Cutaneous defects of the nasal tip and ala represent a common reconstructive problem and, as such, surgeons should be familiar with the available reconstructive techniques to confront these defects. Although the literature is rife with local reconstructive possibilities, mastery of a handful of the more common options will serve the reconstructive surgeon well. The goal of this article was to discuss our preferred flaps for reconstructing cutaneous defects of the nasal distal third, reviewing the indications of each and providing video documentation of our surgical approaches.
The bilobed flap is ideally suited for defects of the central or lateral tip that are 1–1.5 cm in diameter and spare the alar margin. (See Video 1 [online], which displays the bilobed flap for reconstruction of a 1 cm cutaneous defect of the lateral nasal tip.) The flap is typically based laterally, although descriptions of medially-based flaps do exist.1 As with most transposition flaps, the bilobed flap has the potential to create contour abnormalities such as pincushioning or trapdooring, particularly in patients with thick, sebaceous skin.2 Matching the diameter of the primary lobe precisely to that of the defect (ie, not oversizing it) is fundamental to minimize the occurrence of contour abnormalities, although it is not entirely preventive.
Defects up to 2.5 cm of the distal nose can be effectively managed with the dorsal nasal flap. (See Video 2 [online], which displays the dorsal nasal flap for reconstruction of a 1.5-cm midline supratip defect.)

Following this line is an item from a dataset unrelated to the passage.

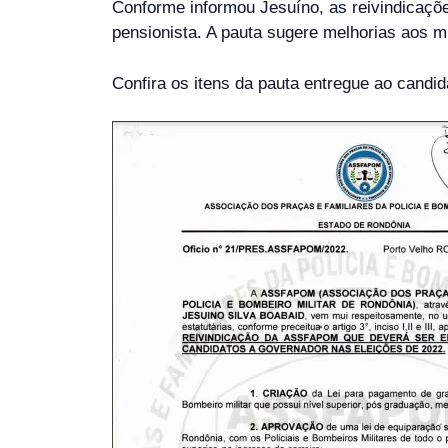
Conforme informou Jesuíno, as reivindicações 
pensionista. A pauta sugere melhorias aos mil
Confira os itens da pauta entregue ao candid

It is typically applied to defects cephalad to the tip-defining points and >1 cm from the alar rim.3 However, in selected cases we have successfully used this flap for more distal defects, provided that the flap is designed sufficiently large and is transposed under nominal tension to minimize inadvertent elevation of the nasal-free margins. If indicated, we have also performed concomitant reduction of the nasal dorsum to help achieve this goal (Fig. 1).
For lateral defects involving the nasal ala, the nasolabial flap is a staple in our armamentarium. (See Video 3 [online], which displays alar reconstruction using an interpolated nasolabial flap and articulated alar rim graft.) We perform the nasolabial flap in a staged, interpolated fashion for these defects, with pedicle division performed approximately 3 weeks after the initial transfer. We generally avoid single-stage nasolabial transposition flaps for alar reconstruction because they may efface the alar-facial sulcus, resulting in noticeable aesthetic deformity. Of note, the reconstructed ala typically requires additional structural support to prevent notching and collapse.2 Our preference is to use conchal cartilage as an articulated alar rim graft. (See Video 4 [online], which displays surgical sequence demonstrating conchal cartilage harvest for structural grafting.)
The paramedian forehead flap is one of the most versatile reconstructive options and can yield excellent aesthetic outcomes, as the skin of the forehead blends suitably with that of the distal nose. (See Video 5 [online], which displays reconstruction of a large, multisubunit defect of the distal nose with a paramedian forehead flap.) It is our reconstructive modality of choice for larger, complex defects—particularly those that traverse nasal subunits. Depending on the reconstructive needs, the flap can be performed in 2 or 3 stages, with the latter incorporating an intermediate stage for additional contouring or structural cartilage grafting.4
The patient provided written consent for the use of his image.
1. Steiger JD. Bilobed flaps in nasal reconstruction. Facial Plast Surg Clin North Am. 2011; 19:107–111.
2. Baker S. Principles of Nasal Reconstruction. 2nd ed. New York: Springer; 2011.
3. Rohrich RJ, Muzaffar AR, Adams WP Jr, et al. The aesthetic unit dorsal nasal flap: Rationale for avoiding a glabellar incision. Plast Reconstr Surg. 1999; 104:1289–1294.
4. Menick FJ. Nasal reconstruction with a forehead flap. Clin Plast Surg. 2009; 36:443–459.